This year, the organizers of LA PRIDE!, Christopher Street West, faced a choice between continuing as usual with the annual Pride Parade, or organizing in sympathy with protest marches around the nation.  

Shortly after the inauguration of President Trump and the subsequent Womens’ Marches, a National March for Equality and Unity was organized in Washington, DC.  In Washington, Capital Pride has traditionally held their Pride Parade on Saturday evening, so the March on Washington was planned for Sunday, June 11, so as not to conflict.

The problem, of course, was that LA PRIDE! has traditionally held its Parade on Sunday morning, so the choice was to go on as usual, or march in solidarity.

When Brian Pendleton organized a Facebook event urging CSW to change the Parade to a March, nearly 25,000 people responded in favor, and the dye was cast.

Some local businesses pushed back, because the felt (rightly so) that the change would hurt business and their employees, and some Gay Republicans asked what we were resisting, but considering the controversy over LA PRIDE! in 2016 calling for more of a return to the events’ roots, the decision fit the times.

But nobody asked the question: what message are we sending to future LGBT generations with a Resist March?

Forty seven years ago, Pride began as the ultimate Resist March, but as LGBT people have become more visible, and started to make accomplishments on our Civil Rights agenda, Pride evolved into a celebration of how far we have come.

Did the Resist March perpetuate older LGBT generation’s history of victimization?  My generation and my elders’ definitely had a lot to overcome.  As I was just coming out in the 1990’s, Bill Clinton was signing Don’t Ask, Don’t Tell and the Defense of Marriage Act.  That did not make it easy to accept who I was at the time.

What did make it easier to start coming out was to see other people like myself–those who had overcome society’s obstacles, those who loved honestly and freely as themselves, and who were succeeding.
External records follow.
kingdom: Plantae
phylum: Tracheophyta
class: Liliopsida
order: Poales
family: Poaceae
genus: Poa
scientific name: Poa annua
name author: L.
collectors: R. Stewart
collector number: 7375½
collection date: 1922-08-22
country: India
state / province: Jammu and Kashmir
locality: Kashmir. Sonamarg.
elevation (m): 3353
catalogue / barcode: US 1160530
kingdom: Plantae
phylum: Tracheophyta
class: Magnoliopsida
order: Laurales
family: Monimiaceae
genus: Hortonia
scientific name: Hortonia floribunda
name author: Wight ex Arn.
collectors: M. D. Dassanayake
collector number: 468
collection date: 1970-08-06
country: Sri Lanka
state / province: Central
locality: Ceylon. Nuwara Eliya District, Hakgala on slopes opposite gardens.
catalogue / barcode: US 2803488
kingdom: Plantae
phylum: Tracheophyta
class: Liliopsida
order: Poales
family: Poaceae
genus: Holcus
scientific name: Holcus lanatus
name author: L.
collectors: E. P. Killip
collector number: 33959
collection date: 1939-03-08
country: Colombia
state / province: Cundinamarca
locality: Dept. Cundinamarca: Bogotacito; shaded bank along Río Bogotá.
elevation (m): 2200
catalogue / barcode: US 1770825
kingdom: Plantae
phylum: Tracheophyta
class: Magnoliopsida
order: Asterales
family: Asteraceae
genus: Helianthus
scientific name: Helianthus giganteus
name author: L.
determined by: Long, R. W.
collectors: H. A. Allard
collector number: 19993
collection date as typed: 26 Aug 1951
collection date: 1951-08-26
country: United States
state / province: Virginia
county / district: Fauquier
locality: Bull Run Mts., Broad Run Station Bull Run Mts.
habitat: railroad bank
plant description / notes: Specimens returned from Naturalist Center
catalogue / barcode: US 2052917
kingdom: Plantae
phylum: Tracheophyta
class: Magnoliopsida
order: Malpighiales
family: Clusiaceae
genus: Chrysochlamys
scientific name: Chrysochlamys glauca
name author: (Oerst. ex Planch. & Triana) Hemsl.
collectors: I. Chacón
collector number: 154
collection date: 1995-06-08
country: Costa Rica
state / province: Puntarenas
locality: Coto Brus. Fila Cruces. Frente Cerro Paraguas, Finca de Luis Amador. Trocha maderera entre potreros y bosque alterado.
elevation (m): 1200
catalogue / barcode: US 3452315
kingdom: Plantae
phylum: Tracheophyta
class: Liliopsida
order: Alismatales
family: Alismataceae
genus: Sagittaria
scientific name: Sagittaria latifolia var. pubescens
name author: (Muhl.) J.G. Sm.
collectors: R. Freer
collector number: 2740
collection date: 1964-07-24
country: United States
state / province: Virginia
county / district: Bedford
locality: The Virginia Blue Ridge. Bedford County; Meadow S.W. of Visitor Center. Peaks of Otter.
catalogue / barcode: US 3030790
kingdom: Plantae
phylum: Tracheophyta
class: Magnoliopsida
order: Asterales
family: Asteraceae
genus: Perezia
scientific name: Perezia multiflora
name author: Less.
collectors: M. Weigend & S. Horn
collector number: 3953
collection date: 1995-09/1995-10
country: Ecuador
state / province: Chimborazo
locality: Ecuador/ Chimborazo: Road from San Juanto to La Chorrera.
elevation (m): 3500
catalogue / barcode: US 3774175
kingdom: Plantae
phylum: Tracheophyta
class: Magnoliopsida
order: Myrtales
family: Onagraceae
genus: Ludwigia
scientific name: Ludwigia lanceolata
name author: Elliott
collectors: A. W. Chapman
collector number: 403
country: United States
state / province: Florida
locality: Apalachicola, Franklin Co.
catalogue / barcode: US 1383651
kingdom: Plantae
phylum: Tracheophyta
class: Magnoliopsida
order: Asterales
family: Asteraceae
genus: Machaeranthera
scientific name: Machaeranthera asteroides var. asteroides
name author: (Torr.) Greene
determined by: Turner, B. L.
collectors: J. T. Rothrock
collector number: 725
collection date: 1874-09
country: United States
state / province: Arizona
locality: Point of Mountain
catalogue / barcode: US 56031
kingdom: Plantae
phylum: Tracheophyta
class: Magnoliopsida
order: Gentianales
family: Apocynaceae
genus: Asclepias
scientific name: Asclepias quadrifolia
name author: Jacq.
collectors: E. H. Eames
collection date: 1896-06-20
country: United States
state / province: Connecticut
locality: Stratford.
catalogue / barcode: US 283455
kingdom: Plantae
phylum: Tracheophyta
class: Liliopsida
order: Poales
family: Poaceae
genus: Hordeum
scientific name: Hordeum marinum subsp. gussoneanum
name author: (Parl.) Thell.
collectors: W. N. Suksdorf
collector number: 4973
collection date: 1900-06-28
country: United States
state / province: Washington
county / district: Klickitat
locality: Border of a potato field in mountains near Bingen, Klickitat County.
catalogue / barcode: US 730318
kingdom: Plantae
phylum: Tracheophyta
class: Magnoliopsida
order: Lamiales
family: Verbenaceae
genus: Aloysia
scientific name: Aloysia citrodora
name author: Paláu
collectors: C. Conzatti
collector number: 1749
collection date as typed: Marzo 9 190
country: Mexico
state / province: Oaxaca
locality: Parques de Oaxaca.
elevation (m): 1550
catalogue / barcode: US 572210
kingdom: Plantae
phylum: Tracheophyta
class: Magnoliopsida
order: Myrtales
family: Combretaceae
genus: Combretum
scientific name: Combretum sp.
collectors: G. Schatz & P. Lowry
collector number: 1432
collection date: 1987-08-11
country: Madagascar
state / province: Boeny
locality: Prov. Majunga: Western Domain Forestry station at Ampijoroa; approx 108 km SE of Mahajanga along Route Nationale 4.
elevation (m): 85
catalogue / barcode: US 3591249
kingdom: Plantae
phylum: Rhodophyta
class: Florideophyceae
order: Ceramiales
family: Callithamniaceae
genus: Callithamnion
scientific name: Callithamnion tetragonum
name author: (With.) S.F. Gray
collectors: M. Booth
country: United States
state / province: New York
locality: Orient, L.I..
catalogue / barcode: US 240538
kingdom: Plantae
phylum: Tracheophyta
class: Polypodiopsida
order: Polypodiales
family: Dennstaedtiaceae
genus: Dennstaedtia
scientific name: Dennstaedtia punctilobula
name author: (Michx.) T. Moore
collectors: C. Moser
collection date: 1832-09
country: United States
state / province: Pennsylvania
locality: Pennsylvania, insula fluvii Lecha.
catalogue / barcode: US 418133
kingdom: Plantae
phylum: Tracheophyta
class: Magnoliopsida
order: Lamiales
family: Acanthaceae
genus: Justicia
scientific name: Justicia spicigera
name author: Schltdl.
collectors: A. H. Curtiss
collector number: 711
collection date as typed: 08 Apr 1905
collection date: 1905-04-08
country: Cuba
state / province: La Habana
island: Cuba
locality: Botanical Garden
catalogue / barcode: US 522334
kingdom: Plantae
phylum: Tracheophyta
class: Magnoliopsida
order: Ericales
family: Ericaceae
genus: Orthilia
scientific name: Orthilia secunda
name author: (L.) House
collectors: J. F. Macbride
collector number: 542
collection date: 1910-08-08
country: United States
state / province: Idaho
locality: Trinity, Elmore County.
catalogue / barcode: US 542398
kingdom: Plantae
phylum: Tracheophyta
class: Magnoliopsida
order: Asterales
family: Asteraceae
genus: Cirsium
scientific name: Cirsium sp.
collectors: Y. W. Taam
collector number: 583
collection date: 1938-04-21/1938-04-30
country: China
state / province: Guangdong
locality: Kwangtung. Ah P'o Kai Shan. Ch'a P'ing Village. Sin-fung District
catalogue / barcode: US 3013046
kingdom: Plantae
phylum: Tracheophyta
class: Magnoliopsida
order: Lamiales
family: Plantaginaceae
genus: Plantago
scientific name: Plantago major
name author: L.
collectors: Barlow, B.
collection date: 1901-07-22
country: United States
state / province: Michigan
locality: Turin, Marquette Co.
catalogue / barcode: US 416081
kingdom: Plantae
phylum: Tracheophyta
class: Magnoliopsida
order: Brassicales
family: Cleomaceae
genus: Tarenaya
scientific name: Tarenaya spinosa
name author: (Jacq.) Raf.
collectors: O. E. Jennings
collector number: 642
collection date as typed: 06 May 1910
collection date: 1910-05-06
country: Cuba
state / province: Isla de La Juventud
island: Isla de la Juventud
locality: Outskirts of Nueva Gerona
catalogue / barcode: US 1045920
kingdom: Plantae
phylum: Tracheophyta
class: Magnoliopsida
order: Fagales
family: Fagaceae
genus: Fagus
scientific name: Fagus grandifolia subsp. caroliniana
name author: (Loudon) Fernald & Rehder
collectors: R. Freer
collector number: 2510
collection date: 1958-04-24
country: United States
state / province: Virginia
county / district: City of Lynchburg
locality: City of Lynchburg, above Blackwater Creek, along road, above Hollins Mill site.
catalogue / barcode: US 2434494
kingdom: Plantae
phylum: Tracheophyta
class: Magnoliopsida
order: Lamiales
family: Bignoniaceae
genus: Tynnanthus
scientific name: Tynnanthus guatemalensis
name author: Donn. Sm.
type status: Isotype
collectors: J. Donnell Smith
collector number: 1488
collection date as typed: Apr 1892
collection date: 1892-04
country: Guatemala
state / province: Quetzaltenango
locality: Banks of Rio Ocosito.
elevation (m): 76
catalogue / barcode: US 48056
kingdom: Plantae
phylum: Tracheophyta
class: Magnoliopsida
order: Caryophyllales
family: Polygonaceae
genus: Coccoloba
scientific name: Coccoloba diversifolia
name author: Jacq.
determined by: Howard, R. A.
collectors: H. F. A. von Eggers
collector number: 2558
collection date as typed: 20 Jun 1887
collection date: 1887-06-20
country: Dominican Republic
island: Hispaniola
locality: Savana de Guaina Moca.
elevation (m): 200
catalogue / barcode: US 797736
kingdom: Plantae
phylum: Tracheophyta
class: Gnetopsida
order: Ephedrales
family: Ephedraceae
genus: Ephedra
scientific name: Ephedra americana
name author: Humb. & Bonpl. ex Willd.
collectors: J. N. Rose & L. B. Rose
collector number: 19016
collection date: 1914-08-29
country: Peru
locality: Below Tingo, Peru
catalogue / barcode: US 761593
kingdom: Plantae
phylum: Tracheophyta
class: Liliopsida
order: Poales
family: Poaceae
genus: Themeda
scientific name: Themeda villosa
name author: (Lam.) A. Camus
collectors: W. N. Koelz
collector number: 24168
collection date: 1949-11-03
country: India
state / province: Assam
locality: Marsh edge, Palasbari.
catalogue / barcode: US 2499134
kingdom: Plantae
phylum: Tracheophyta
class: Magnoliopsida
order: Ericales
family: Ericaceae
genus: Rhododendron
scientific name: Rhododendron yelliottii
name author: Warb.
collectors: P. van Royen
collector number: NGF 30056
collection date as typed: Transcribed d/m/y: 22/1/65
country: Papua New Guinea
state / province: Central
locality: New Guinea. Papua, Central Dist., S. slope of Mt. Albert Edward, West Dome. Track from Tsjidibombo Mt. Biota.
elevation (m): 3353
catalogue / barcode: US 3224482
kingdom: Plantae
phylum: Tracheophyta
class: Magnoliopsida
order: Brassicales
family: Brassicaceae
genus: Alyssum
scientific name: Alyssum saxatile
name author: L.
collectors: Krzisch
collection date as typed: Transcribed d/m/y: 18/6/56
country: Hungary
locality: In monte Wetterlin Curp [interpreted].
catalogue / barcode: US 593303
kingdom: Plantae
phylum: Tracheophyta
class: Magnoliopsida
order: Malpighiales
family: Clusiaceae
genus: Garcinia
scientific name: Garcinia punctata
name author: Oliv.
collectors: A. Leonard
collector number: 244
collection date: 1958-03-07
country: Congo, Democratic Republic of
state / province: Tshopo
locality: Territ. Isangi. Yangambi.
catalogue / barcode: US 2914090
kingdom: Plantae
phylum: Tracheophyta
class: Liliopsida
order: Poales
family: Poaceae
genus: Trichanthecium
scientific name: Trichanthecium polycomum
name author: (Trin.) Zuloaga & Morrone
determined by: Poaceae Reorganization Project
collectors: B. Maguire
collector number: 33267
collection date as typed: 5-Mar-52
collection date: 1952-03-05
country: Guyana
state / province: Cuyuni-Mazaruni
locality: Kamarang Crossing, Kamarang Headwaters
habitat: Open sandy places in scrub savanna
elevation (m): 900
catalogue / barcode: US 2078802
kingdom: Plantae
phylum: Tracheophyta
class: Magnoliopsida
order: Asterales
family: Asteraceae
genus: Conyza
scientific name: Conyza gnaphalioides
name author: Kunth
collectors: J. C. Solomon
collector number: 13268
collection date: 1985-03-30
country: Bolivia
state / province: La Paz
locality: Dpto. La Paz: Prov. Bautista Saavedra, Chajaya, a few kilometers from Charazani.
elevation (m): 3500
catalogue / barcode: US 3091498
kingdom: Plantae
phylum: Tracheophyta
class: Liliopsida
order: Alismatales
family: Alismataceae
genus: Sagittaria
That’s why for future LGBT generations, we need to be careful about the messages we send–do we want to tell them that life will be rough and the government will limit their rights if they come out, or do we want to say, “you are normal, you are loved, and you can be fabulous!”

To me, the latter is a more important message to send, and is the message of what Pride has become, so I hope we will embrace the greatness of our community in the future, and lift each other up as we Choose Pride.